- _What you are asked to do_:
All the lines below should be set down exactly, with no picture carried into the copy.
Start of Block
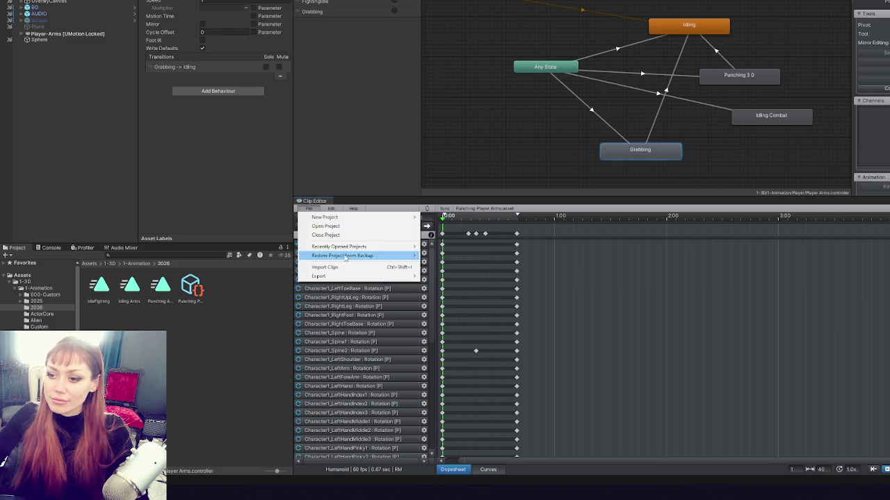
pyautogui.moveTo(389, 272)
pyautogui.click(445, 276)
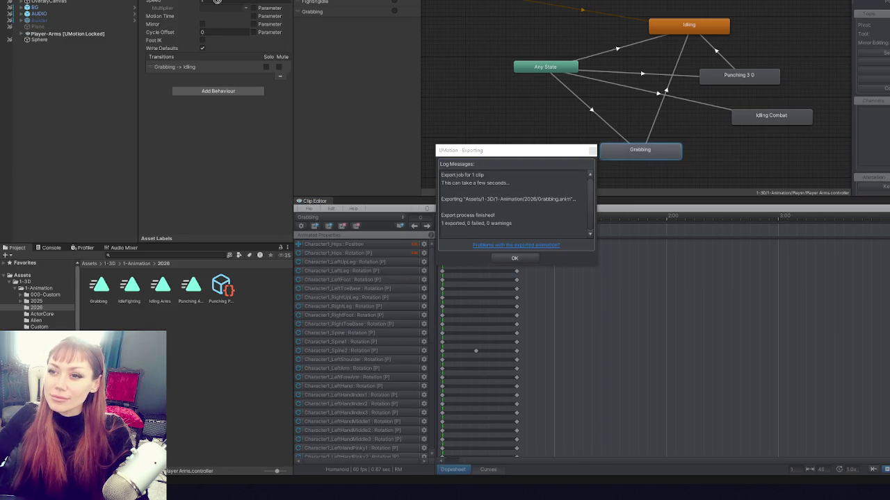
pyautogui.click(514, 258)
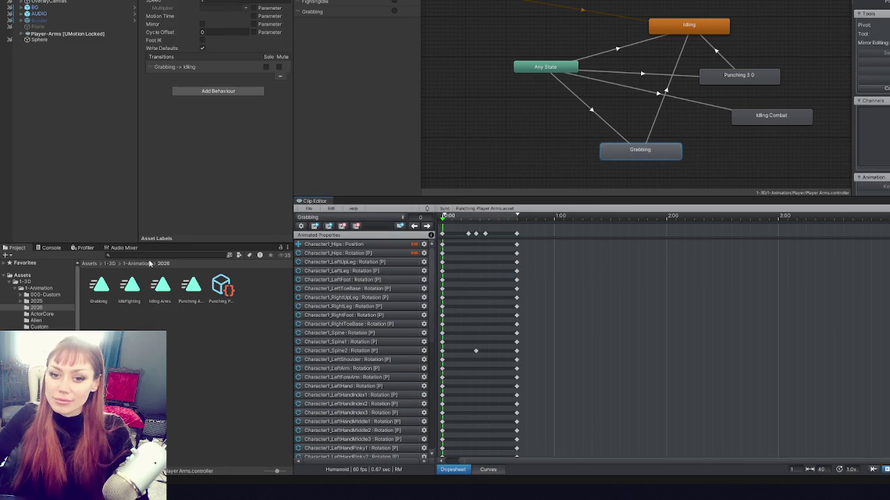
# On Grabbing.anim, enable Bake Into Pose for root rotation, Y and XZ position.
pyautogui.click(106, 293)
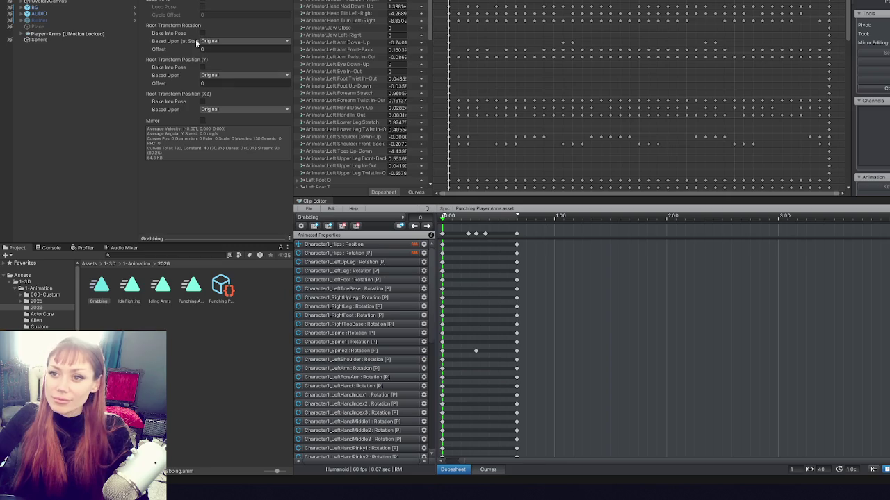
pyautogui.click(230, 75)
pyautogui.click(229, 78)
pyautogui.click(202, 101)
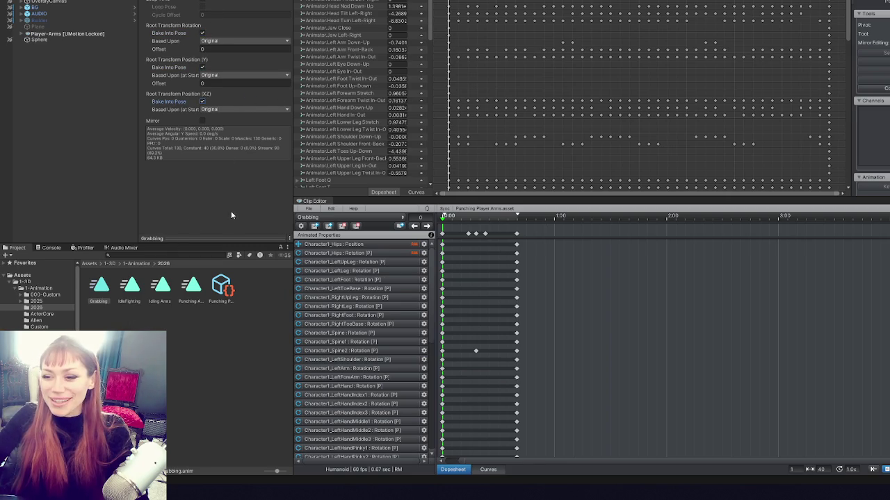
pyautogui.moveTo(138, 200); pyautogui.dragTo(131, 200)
End of Block
- _Answer space_:
pyautogui.moveTo(389, 272)
pyautogui.click(445, 276)
pyautogui.click(514, 258)
# On Grabbing.anim, enable Bake Into Pose for root rotation, Y and XZ position.
pyautogui.click(106, 293)
pyautogui.click(230, 75)
pyautogui.click(229, 78)
pyautogui.click(202, 101)
pyautogui.moveTo(138, 200); pyautogui.dragTo(131, 200)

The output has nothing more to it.